I think consciousness might be attributed to the virgin (non
programmed) universal machine, but such consciousness is really
the basic consciousness of everyone, before the contingent
differentiation on the histories. LUMs, on the contrary, have a
self-consciousness, even when basically virgin: they makes a
distinction between them and some possible independent or
transcendental reality.

No doubt the truth is a bit far more subtle, if only because
there are intermediate stage between UMs and LUMs.

When I search on Google Scholar

lobian robot

then there is only one hit (I guess that this is Bruno's thesis).
When I search however

loebian robot

there are some more hits with for example Loebian embodiment. I do
not not know what it means but in my view it would be interesting
to build a robot with a Loebian logic and research it. In my view,
it is not enough to state that there is already some consciousness
there. It would be rather necessary to research on what it actually
means. Say it has visual consciousness experience, it feels pain or
something else.

It would be interesting to see what people do in this area. For
example, "Loebian embodiment" sounds interesting and it would be
nice to find some review about it.

"Löbian machine" is an idiosyncrasy that I use as a shorter
expression for what the logicians usually describes by "a
sufficiently rich theory". I have not yet decide on how to exactly
define them.

I hesitate between a very weak sense, like any belief system
(machine, theory) close for the Löb rule (which says that you can
deduce p from Bp -> p). A stronger sense is : any belief system
having the Löb's formula in it. So it contains the "formal Löb rule":
B(Bp -> p) -> Bp.

But my current favorite definition is: any universal machine which
can prove p -> Bp for p sigma_1 (or equivalent). This I paraphrase in
 layman's language by: any universal machine which knows that she is
 universal. Sigma_1 proposition are those having the shape ExP(x)
with P decidable. You can intuit that *you* can do, by testing P(0),
P(1), P(2), ... until you find a n such that P(n).

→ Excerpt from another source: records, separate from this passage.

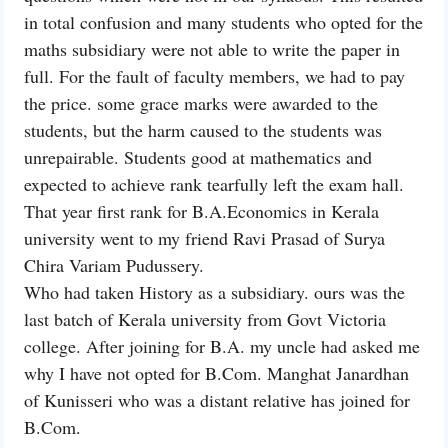
in total confusion and many students who opted for the
maths subsidiary were not able to write the paper in
full. For the fault of faculty members, we had to pay
the price. some grace marks were awarded to the
students, but the harm caused to the students was
unrepairable. Students good at mathematics and
expected to achieve rank tearfully left the exam hall.
That year first rank for B.A.Economics in Kerala
university went to my friend Ravi Prasad of Surya
Chira Variam Pudussery.
Who had taken History as a subsidiary. ours was the
last batch of Kerala university from Govt Victoria
college. After joining for B.A. my uncle had asked me
why I have not opted for B.Com. Manghat Janardhan
of Kunisseri who was a distant relative has joined for
B.Com.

A theorem prover which can prove all true sigma_1 proposition is
provably equivalent with a universal machine, and all universal
machine can prove (modulo modification of the language) the true
sigma_1 propositions.

PA and ZF are Löbian machine in that last sense (which implies the
weaker senses). They are emulated in the human brain of those who
study them, although they are easy to implement on computers.

A long time ago I concluded that some theorem prover, written by
Chang, also by Boyer and Moore, are Löbian. When a child grasp notion
like "anniversary", "death", "forever", "potentially infinite", they
show Löbianity.

Are humans Löbian? Hard to say, because they have a non monotonical
layer (they can retrieve old beliefs), but it is clear they have a
Löbian machine (or entity) living inside. Fear of death, fear of the
 unknown and fear of the others are typically Löbian.

Another definition: a Löbian entity is an entity whose
3-self-referential beliefs obeys to the logics G and G*. Then you can
 apply the Theaetetus theory to get the 1-knower logic, and the
1-physics, etc. They have all the same theology, but the personal
arithmetical content of the "Bp" can vary a lot.